Question

Plant small RNA (sRNA) data analysis pipeline

0

Entering edit mode

5.1 years ago

K S • 0

I am interested in the identification of the 'Viromes' in the wheat samples infected with viruses. For this purpose, I am not sure about the pipeline to be used. I have sRNA data from illumina and I am following these steps

Quality check of the reads

a. Raw reads -> Trim adapters and filtered reads (FASTQC, cutadapt and Trimmomatic)

Mapping on the host genome to find host-specific reads

a. building the indexes from the whole wheat genome (bowtie2, GMAP) (getting an error due to the size of the genome)

b. Mapping of reads to the reference genome (Tophat, SAMTOOLS)

*. Would it be better to align them to RNA sequences from wheat instead of the whole genome?
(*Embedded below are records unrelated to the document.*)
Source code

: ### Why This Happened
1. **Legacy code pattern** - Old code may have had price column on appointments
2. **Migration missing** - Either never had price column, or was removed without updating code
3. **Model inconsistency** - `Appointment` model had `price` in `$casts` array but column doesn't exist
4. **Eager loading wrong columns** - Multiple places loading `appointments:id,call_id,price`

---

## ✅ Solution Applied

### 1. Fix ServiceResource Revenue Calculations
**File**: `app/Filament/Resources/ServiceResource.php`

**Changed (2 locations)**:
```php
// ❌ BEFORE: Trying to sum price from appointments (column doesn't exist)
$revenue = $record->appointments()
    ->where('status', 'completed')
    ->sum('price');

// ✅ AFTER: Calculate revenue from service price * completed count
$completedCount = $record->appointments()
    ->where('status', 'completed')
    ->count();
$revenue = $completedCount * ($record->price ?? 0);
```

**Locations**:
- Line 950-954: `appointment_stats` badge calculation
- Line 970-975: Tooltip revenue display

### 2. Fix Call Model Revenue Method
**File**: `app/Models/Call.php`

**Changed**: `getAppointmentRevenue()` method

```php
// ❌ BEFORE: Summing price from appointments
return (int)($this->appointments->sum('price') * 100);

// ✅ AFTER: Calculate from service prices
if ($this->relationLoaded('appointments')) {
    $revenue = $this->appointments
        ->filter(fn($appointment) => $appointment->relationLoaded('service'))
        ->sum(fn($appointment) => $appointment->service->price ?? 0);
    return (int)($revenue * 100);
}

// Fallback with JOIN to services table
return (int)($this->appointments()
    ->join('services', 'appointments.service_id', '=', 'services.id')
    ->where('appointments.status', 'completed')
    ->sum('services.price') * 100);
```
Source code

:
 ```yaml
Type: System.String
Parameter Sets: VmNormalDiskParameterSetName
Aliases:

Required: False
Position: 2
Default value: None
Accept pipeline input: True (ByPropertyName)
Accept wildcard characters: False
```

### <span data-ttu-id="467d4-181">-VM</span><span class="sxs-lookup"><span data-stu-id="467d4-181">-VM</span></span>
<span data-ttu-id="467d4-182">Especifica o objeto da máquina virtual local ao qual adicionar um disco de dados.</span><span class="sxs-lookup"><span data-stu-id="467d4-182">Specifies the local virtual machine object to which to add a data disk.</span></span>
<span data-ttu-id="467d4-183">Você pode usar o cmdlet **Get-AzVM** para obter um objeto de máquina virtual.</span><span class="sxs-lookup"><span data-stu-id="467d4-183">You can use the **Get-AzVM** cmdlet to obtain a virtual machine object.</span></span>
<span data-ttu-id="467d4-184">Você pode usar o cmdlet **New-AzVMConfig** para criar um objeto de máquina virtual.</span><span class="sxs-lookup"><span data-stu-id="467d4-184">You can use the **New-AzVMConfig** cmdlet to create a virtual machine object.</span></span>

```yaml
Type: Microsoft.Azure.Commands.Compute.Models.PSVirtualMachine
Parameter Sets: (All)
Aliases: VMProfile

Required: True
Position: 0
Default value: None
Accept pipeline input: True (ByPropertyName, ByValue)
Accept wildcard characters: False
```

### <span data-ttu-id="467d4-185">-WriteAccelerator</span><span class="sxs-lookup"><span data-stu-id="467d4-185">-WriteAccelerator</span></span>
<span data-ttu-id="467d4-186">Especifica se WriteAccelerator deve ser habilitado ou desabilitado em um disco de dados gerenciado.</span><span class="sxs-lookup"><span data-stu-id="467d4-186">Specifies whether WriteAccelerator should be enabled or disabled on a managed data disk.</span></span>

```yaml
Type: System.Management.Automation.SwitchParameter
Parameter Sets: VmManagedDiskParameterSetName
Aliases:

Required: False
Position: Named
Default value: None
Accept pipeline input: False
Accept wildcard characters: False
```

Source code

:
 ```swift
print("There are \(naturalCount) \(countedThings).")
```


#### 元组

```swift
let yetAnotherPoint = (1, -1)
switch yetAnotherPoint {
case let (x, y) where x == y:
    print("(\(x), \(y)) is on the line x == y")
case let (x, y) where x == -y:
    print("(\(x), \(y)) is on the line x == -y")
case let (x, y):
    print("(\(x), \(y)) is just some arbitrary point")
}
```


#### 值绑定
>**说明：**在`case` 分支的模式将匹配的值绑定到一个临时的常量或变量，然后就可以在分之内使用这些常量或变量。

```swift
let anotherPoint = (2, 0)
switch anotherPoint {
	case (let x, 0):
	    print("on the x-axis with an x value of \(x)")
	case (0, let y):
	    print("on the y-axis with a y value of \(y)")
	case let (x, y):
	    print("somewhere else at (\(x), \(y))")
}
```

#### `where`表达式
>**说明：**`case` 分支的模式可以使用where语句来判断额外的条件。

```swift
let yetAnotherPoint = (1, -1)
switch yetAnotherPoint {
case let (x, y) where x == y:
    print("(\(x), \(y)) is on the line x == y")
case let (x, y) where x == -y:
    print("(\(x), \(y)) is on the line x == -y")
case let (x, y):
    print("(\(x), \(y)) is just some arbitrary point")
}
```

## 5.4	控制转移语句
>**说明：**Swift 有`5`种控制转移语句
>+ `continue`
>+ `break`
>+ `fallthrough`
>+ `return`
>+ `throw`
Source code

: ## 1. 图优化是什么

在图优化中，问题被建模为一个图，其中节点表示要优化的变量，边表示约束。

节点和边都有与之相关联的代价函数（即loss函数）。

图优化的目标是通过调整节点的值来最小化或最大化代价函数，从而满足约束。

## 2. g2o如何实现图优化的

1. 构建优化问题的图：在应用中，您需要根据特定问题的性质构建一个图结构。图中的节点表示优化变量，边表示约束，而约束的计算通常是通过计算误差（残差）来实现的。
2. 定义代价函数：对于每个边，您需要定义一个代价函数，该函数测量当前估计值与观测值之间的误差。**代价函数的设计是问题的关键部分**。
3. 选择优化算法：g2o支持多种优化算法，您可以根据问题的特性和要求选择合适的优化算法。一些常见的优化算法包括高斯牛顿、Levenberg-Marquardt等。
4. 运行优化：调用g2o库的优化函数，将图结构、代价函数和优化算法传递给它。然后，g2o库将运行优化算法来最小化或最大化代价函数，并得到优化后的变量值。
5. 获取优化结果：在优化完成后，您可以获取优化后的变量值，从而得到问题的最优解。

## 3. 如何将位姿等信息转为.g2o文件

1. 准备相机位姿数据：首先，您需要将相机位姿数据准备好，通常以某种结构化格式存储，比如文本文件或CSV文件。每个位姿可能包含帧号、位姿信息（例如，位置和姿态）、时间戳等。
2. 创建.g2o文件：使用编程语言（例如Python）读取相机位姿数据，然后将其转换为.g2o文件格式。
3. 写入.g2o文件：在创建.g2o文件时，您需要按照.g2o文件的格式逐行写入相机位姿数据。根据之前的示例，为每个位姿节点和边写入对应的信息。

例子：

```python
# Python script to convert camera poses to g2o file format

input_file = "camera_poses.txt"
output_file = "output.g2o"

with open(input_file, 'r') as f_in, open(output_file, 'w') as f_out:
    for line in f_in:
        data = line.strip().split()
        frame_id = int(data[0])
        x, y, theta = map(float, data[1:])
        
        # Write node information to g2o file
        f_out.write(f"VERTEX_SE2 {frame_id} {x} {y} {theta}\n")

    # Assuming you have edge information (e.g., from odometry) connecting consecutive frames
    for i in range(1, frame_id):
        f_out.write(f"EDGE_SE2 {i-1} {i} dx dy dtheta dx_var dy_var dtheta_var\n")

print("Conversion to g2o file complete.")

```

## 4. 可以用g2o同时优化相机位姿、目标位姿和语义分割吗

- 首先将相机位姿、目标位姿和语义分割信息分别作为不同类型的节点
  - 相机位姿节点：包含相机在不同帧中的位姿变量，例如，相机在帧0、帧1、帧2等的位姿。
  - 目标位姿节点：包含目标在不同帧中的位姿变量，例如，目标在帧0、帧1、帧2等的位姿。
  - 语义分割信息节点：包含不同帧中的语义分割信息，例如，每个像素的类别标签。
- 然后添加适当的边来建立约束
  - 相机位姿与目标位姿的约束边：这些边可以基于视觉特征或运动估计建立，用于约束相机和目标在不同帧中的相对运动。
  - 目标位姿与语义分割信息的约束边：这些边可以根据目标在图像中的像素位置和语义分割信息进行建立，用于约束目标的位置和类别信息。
De-no assembly of the unmapped reads (velvet, kmer - 17)
Mapping of contigs to the reference genome from step 2 (bowtie2, tophat, samtools)
BLASTN Unmapped contigs against virus databases in the NCBI/Genebank
BLASTX against virus protein database.

Thanks

sequencing next-gen virome • 1.3k views

ADD COMMENT • link updated 5.1 years ago by Fabio Marroni ★ 3.0k • written 5.1 years ago by K S • 0

score 0 · Answer 1 · 2019-03-06

Your pipeline is reasonable. I don't know how to help regarding the indexing problem; I understand that genomes larger than the human are very hardly managed by common index building tools. You might ask to someone working on wheat, I have no experience on that. As a shortcut you might map on the transcriptome. Another option would be to use some metagenomic classifier (e.g. kraken2) to remove all reads mapping to plants (you will have to use the nt database). However, I would also suggest giving a look at VirusDetect. Not sure if it can handle wheat!